Document excerpt -
By Robert Samuelsen

It’s hard to think about Arizona’s beautiful Town of Sedona without thinking about shopping, resorts, and hiking. Nestled on the edge of the Mogollon Rim, it’s red rocks with forested backdrops and volcanic caps make it an outdoorsman’s paradise. It’s this same scenery that defines it as a spiritual place – a place that a person can meditate uninterrupted from worldly cares in a place of unworldly beauty. In fact, Sedona claims to be an area of swirling life force including four specific vortices of highly focused enlightenment.

Some people claim to grow their faith in solitude much like Moses did on Mt. Sinai but in the case of Sedona, there is no recorded history of remarkable revelation amongst its pinnacles. In fact, it’s the absence of evidence in which proponents have capitalized, labeling some Sedona’s most prominent peaks as sacred and worthy of worship. With Sedona’s abundant water from the perennial flow of Oak Creek, its moderate climate, and fertile floodplains, one would think of an abundant archaeological record of human habitation. Instead, the Sinagua settlements are memorialized by National Monuments just twenty miles east and west of Sedona at the Montezuma’s Castle and Tuzigoot ruins. One hypothesis is that the Oak Creek Valley was a recognized common land, shared by all native people for divine purposes. Another theory is that it was feared land because of the burning red buttes as if it were possessed by the deity of fire!
There are other proclaimed vortices around the world including the Egyptian pyramids, Stonehenge, Glastonbury Tor and Abbey, and Mayan Ruins – all heavily inhabited by ancients. And, like Sedona, there are uninhabited sites such as Mt. Shasta, Es Vedra, and the Haleakala Volcano in Hawaii. Some claim a magical quality of limestone and others claim power from igneous rock or minerals. In fact, there appears to be no obvious physical commonality between these locations leaving meta-physicists to believe in “ley” lines – undetectable, unmeasurable random lines of natural energy made up from the Earth’s electromagnetic field. At the convergence of these ley lines are the vortices that emit swirls of wisdom.

Extracted data -
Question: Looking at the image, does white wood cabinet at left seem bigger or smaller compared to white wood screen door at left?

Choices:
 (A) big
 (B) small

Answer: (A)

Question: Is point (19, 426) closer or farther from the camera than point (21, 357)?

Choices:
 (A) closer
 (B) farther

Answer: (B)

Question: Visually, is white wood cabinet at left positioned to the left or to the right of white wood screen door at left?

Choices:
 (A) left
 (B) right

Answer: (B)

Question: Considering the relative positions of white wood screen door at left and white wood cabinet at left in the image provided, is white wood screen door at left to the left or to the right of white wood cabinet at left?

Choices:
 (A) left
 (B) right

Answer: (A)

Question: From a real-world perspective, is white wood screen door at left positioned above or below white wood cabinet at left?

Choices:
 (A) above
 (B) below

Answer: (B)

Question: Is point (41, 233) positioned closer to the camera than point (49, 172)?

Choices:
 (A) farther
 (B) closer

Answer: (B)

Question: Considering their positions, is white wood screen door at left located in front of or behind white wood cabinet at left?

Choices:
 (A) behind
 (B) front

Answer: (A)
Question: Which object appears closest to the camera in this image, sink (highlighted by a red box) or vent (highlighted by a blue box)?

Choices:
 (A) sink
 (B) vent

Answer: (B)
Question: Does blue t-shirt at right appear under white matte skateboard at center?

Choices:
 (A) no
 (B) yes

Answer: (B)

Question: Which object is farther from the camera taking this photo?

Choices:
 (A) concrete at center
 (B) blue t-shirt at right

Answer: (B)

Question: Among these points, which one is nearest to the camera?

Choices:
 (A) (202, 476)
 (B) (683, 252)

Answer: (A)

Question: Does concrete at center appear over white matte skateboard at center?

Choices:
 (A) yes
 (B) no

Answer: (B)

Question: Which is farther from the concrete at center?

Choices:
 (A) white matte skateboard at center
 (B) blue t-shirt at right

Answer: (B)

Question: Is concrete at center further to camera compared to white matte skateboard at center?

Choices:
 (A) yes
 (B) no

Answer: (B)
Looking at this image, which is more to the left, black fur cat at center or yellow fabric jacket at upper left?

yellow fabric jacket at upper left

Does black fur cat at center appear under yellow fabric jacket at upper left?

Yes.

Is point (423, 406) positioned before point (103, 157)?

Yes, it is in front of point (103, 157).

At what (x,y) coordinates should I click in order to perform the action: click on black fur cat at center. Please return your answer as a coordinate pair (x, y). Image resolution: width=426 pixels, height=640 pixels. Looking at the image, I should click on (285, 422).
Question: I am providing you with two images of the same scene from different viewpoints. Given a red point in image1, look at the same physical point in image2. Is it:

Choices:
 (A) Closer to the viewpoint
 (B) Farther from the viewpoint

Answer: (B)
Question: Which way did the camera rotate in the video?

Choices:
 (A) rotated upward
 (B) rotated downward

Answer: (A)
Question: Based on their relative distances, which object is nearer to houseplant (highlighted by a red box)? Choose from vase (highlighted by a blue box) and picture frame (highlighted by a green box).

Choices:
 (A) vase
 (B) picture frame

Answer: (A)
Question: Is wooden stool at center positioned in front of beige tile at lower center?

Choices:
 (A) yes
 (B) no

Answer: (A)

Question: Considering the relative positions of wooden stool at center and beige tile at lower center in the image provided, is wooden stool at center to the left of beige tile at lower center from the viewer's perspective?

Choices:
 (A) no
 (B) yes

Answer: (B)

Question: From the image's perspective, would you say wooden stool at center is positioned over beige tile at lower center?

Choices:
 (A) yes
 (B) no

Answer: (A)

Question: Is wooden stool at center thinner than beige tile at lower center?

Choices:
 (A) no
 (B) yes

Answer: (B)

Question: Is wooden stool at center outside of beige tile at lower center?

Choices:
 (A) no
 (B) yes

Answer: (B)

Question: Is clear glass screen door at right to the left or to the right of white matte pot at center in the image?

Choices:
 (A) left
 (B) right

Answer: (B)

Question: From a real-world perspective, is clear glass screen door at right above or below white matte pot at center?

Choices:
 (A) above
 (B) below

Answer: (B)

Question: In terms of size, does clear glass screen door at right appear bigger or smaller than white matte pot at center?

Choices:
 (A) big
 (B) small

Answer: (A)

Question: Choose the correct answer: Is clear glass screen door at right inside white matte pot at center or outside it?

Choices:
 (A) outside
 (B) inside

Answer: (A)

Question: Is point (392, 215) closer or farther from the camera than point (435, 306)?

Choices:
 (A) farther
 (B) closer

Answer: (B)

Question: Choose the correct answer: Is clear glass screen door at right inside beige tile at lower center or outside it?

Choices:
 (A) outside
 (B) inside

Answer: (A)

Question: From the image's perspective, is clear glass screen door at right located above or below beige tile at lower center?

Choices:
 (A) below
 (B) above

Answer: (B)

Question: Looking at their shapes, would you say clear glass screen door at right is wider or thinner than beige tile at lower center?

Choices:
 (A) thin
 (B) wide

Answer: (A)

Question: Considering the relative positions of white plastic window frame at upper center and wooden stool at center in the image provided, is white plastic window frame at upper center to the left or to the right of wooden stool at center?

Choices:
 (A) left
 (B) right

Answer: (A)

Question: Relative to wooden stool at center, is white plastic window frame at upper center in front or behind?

Activity - Give back, word for word, everything in the Sedona article from "It’s hard to" down to "highly focused enlightenment.". The records are separate material and don't belong to the Sedona article.

Answer space -
It’s hard to think about Arizona’s beautiful Town of Sedona without thinking about shopping, resorts, and hiking. Nestled on the edge of the Mogollon Rim, it’s red rocks with forested backdrops and volcanic caps make it an outdoorsman’s paradise. It’s this same scenery that defines it as a spiritual place – a place that a person can meditate uninterrupted from worldly cares in a place of unworldly beauty. In fact, Sedona claims to be an area of swirling life force including four specific vortices of highly focused enlightenment.